Monday, April 13, 2015

Police, Adjective (2009) ✭✭✭✭


Despite minimal dialogue, Police, Adjective is a film all about words, specifically how a word can have one meaning in the dictionary, and yet another in the heart. Over the course of the film, we spend a few days in the seedy Romanian town of Vaslui, and become intimately acquainted with a 30-ish detective named Christi (Dragos Bucur), who is in the process of investigating a young man named Victor (Radu Costin).

Victor’s former friend Alex (Alexandur Sabadac), a young man so oppressed by his parents he seems afraid of his own shadow, has squealed to the authorities about Victor’s pot smoking, and Christi has been tasked with collaring this dangerous miscreant. But Christi’s investigation has revealed Victor to be a quiet, responsible and entirely unremarkable young man who simply enjoys a few tokes after work in the company of his pals.


Christi is torn because in his heart he feels this is a victimless crime. Plus the fact that in much of Europe laws against marijuana and hashish usage are rarely enforced. He begins to drag his feet on the investigation, and decides to focus instead on informer Alex’s motives, which are more suspicious and troubling to Christi than anything Victor may be smoking. But the pressure to quickly resolve this simple case from Christi’s superior (Vlad Ivanov) can be resisted only for so long.



As a film, Police, Adjective is the antithesis of a police thriller. Much of the film consists of Christi quietly following various suspects on foot; through decrepit neighborhoods compete with barking dogs and a hither-and-yon scattering of abandoned cars. These repetitive hikes will prove challenging for many viewers, sleep-inducing to others, but director Corneliu Porumboiu uses these gloomily atmospheric sequences to help us better understand the attitudes of both hunter and hunted. In such squalid environs, getting stoned seems like a perfectly logical endeavor. The filmmaking is rudimentary and simplistic - static shots with no editing within the scene - but it creates a powerful and hypnotic sense of reality. Through Porumboiu’s grimy available light compositions, the viewer feels much more involved and integral to the proceedings than in any of the 3-D Hollywood blockbusters currently on the market.

PROVIDED DATA:
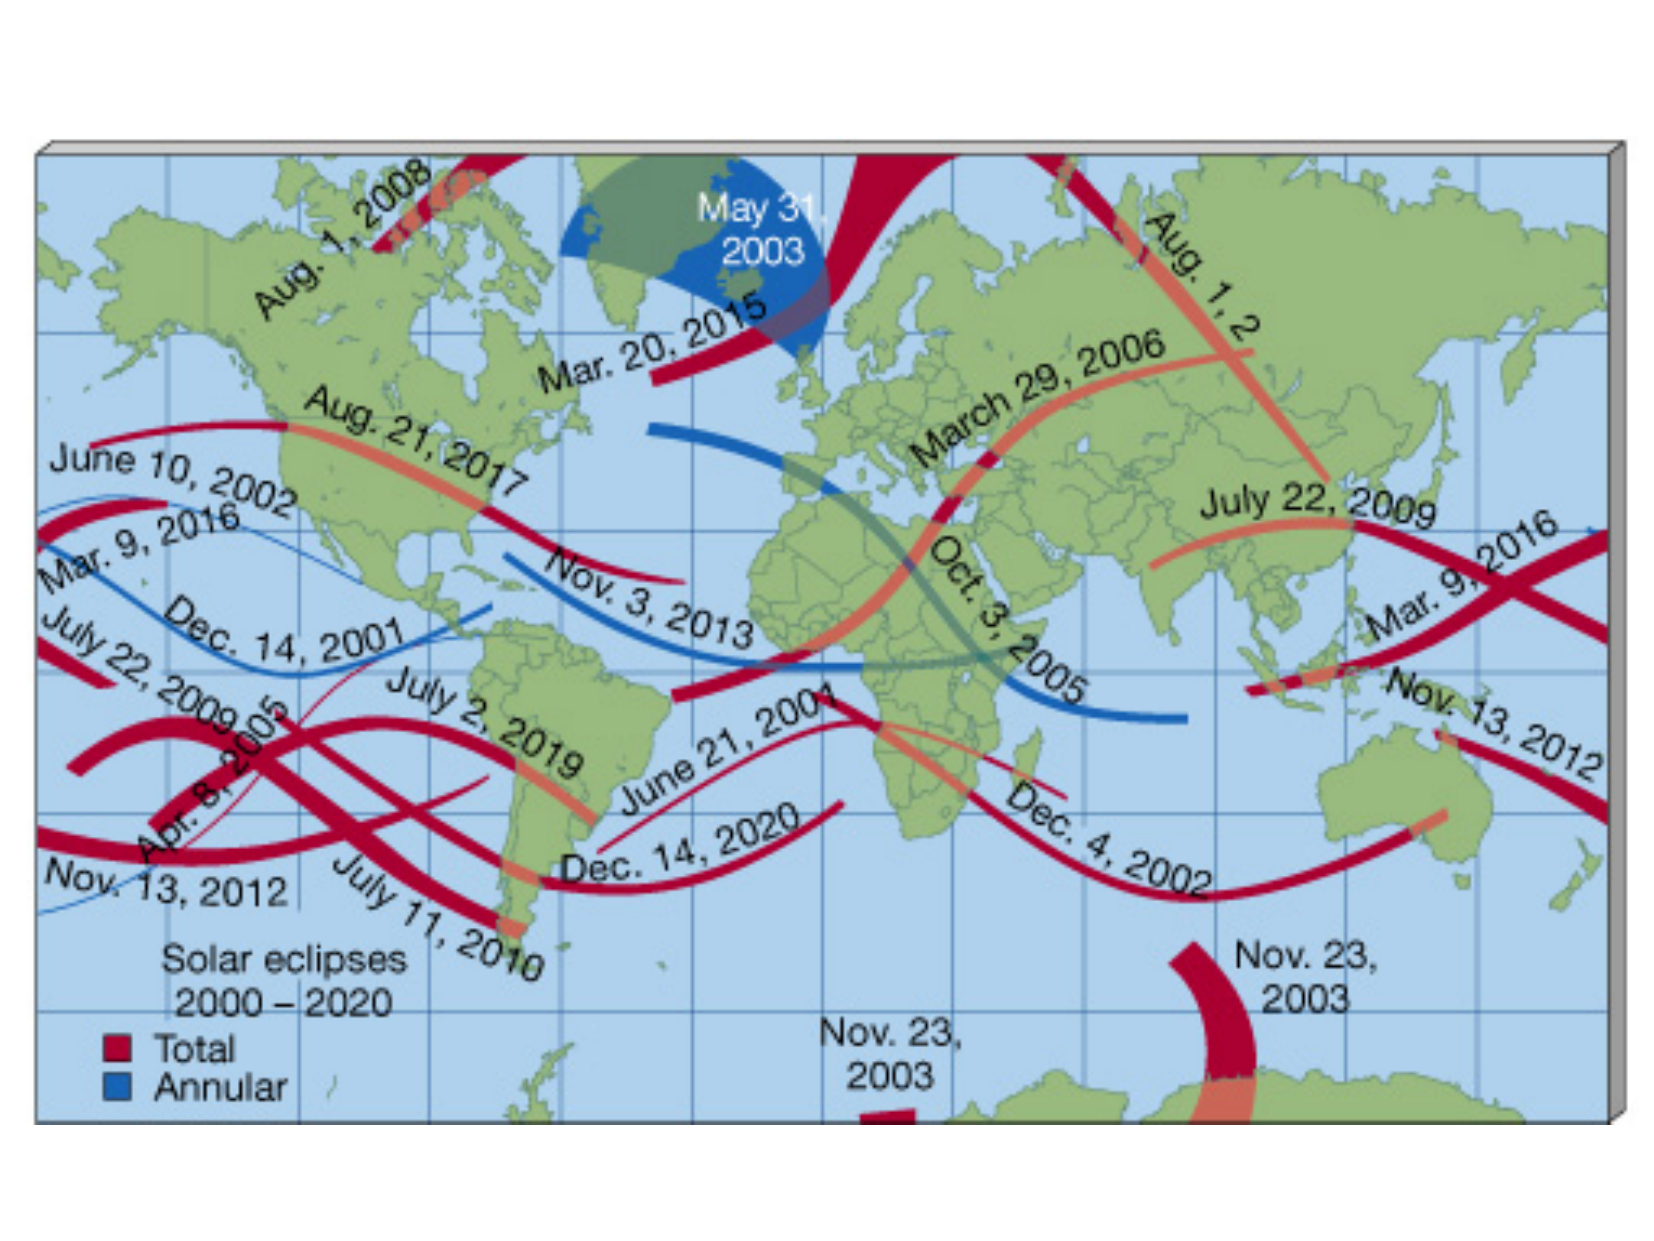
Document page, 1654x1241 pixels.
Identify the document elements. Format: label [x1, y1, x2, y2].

SET OF TASKS:
1. According to the review of Police, Adjective, in which town does the film take place?
2. Pick up the review of Police, Adjective after its last sentence and carry it forward.

RESPONSES FOR EACH TASK:
1. Vaslui, a town in Romania.

2.
But all is not brooding introspection. In a comedic sequence, Christi and his wife Anca (Irina Saulescu) debate the merits of a pop song that brims with over-the-top sentimentality. Anca, a school teacher, attempts to explain to her literal-minded husband how words can be used to create images that transcend their actual meanings; or, if you prefer, how words can be interpreted and felt in addition to being merely understood. But little does she know that she is laying the groundwork for her husband’s eventual downfall into reluctant compliance with conventional wisdom. This subtle plot construction becomes fully realized when Christi is called into a meeting at his boss’s office and a Romanian dictionary is used to arbitrate Christi’s moral dilemma.


Police, Adjective is a film that manages to ultimately dazzle despite its dark ambience of grime and decay. Like police work itself, it alternates between spiritually exhilarating and mind numbingly dull. But you will come away with the feeling that you have just experienced something real. Warts and all. And isn’t that what movies are all about?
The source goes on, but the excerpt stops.